In working on a type1 manual, the 8th section is 317 images I found it impossible to deal with. I enlarged the amount of swap space, but the load on my system would rise above 15 and eventually the process or my machine would crash.
Andrew Whitlock, who was the previous maintainer of the oacdp confirmed that this happened to him in the past and that he had swapped over to a windows machine to use some application with a reasonable algorithm to convert to PDF. I on the other hand don’t have a windows install, so I began researching online.
Firstly in digging around I found an imagemagick based project called graphicsmagick that is written specifically for multi-core machines like I have. I tried this out, but it uses similar algorithms as imagemagick for processing PDF’s, so really wasn’t an answer, but was an improvement in processing times… it basically made things crash faster.

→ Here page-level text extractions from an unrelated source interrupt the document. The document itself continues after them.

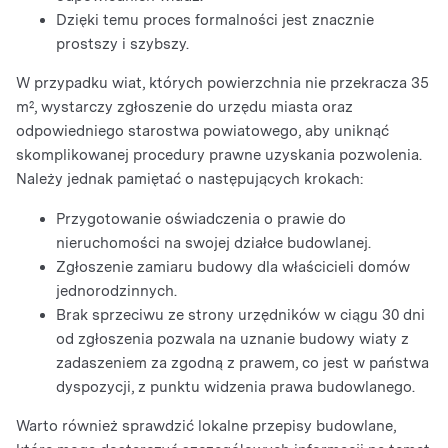
Dzięki temu proces formalności jest znacznie
prostszy i szybszy.
W przypadku wiat, których powierzchnia nie przekracza 35
m², wystarczy zgłoszenie do urzędu miasta oraz
odpowiedniego starostwa powiatowego, aby uniknąć
skomplikowanej procedury prawne uzyskania pozwolenia.
Należy jednak pamiętać o następujących krokach:
Przygotowanie oświadczenia o prawie do
nieruchomości na swojej działce budowlanej.
Zgłoszenie zamiaru budowy dla właścicieli domów
jednorodzinnych.
Brak sprzeciwu ze strony urzędników w ciągu 30 dni
od zgłoszenia pozwala na uznanie budowy wiaty z
zadaszeniem za zgodną z prawem, co jest w państwa
dyspozycji, z punktu widzenia prawa budowlanego.
Warto również sprawdzić lokalne przepisy budowlane,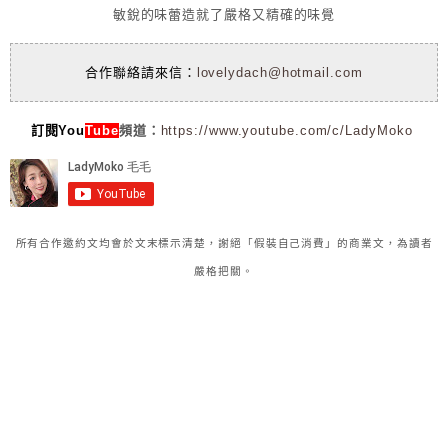
敏銳的味蕾造就了嚴格又精確的味覺
合作聯絡請來信：
lovelydach@hotmail.com
訂閱You
Tube
頻道：
https://www.youtube.com/c/LadyMoko
所有合作邀約文均會於文末標示清楚，謝絕「假裝自己消費」的商業文，為讀者
嚴格把關。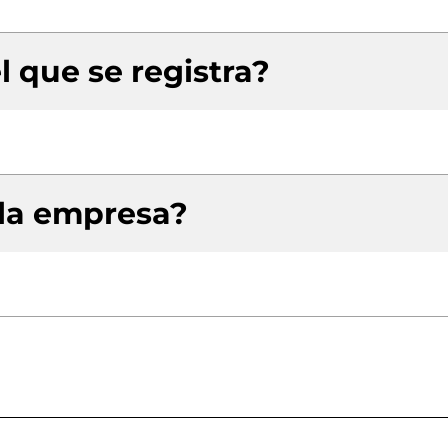
l que se registra?
 la empresa?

A little more searching revealed this thread, which describes converting each image to individual pdf’s and then assembling them using pdfjoin of the like. pdfjoin is fast, only taking a handful of seconds to process all 317 pages using pdflatex. The results are what I’d expect imagemagick could do.
It would be nice if imagemagick would get their pdf processing up to snuff, but at least for now I have a work around. Hopefully this can help some other people convering pdf’s using command line tools like imagemagick/graphicsmagick/pdfjoin.